== Directions for this task ==
Copy out the lines of the records word for word, starting at the line that contains "ПРО КОМПАНІЮ" and ending at the line that contains "ocasião, quer esteja", with both of those lines included. Leave the pictures out of your answer.

Data drawn from a collection
>>>

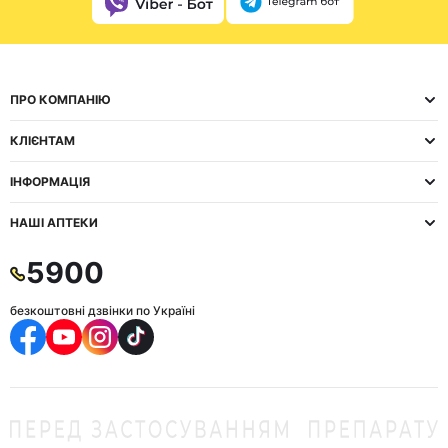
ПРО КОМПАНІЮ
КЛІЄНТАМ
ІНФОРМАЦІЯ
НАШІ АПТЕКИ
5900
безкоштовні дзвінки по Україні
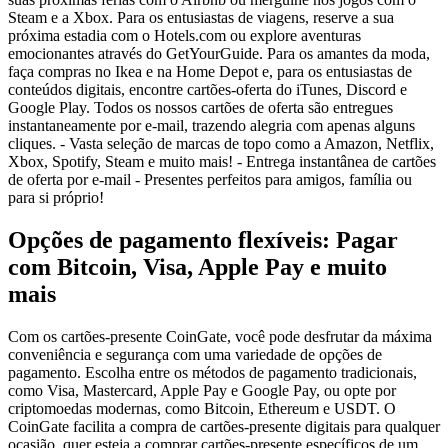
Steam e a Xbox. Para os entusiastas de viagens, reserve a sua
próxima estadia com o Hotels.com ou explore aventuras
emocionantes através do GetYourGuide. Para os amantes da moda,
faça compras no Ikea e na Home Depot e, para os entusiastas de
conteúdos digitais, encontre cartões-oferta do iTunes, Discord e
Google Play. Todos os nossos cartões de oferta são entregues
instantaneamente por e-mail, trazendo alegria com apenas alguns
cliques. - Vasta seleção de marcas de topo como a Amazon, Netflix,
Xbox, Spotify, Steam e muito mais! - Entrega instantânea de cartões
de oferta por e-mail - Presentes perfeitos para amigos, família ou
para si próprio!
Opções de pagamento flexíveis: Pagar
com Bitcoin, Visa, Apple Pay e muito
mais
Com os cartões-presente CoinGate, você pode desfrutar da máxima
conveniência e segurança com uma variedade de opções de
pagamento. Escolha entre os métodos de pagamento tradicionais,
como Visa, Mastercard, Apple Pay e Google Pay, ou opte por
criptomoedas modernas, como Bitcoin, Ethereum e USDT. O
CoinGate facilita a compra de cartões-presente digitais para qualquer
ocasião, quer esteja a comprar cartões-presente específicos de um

<<<
>>>

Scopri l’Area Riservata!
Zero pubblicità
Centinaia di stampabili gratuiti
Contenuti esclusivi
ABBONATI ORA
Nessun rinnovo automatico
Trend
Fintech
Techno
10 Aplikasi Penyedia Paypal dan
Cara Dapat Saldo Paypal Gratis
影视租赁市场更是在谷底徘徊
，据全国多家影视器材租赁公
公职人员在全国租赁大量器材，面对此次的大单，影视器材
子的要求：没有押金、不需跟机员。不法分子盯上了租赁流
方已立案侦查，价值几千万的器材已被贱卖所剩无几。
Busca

<<<
>>>

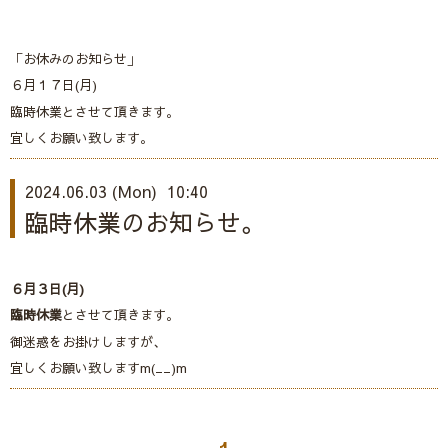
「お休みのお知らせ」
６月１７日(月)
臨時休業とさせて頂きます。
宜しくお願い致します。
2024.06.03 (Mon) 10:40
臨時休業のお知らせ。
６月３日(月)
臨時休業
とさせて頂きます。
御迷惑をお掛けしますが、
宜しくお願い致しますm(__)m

<<<

== Problem solution ==
ПРО КОМПАНІЮ
КЛІЄНТАМ
ІНФОРМАЦІЯ
НАШІ АПТЕКИ
5900
безкоштовні дзвінки по Україні
Steam e a Xbox. Para os entusiastas de viagens, reserve a sua
próxima estadia com o Hotels.com ou explore aventuras
emocionantes através do GetYourGuide. Para os amantes da moda,
faça compras no Ikea e na Home Depot e, para os entusiastas de
conteúdos digitais, encontre cartões-oferta do iTunes, Discord e
Google Play. Todos os nossos cartões de oferta são entregues
instantaneamente por e-mail, trazendo alegria com apenas alguns
cliques. - Vasta seleção de marcas de topo como a Amazon, Netflix,
Xbox, Spotify, Steam e muito mais! - Entrega instantânea de cartões
de oferta por e-mail - Presentes perfeitos para amigos, família ou
para si próprio!
Opções de pagamento flexíveis: Pagar
com Bitcoin, Visa, Apple Pay e muito
mais
Com os cartões-presente CoinGate, você pode desfrutar da máxima
conveniência e segurança com uma variedade de opções de
pagamento. Escolha entre os métodos de pagamento tradicionais,
como Visa, Mastercard, Apple Pay e Google Pay, ou opte por
criptomoedas modernas, como Bitcoin, Ethereum e USDT. O
CoinGate facilita a compra de cartões-presente digitais para qualquer
ocasião, quer esteja a comprar cartões-presente específicos de um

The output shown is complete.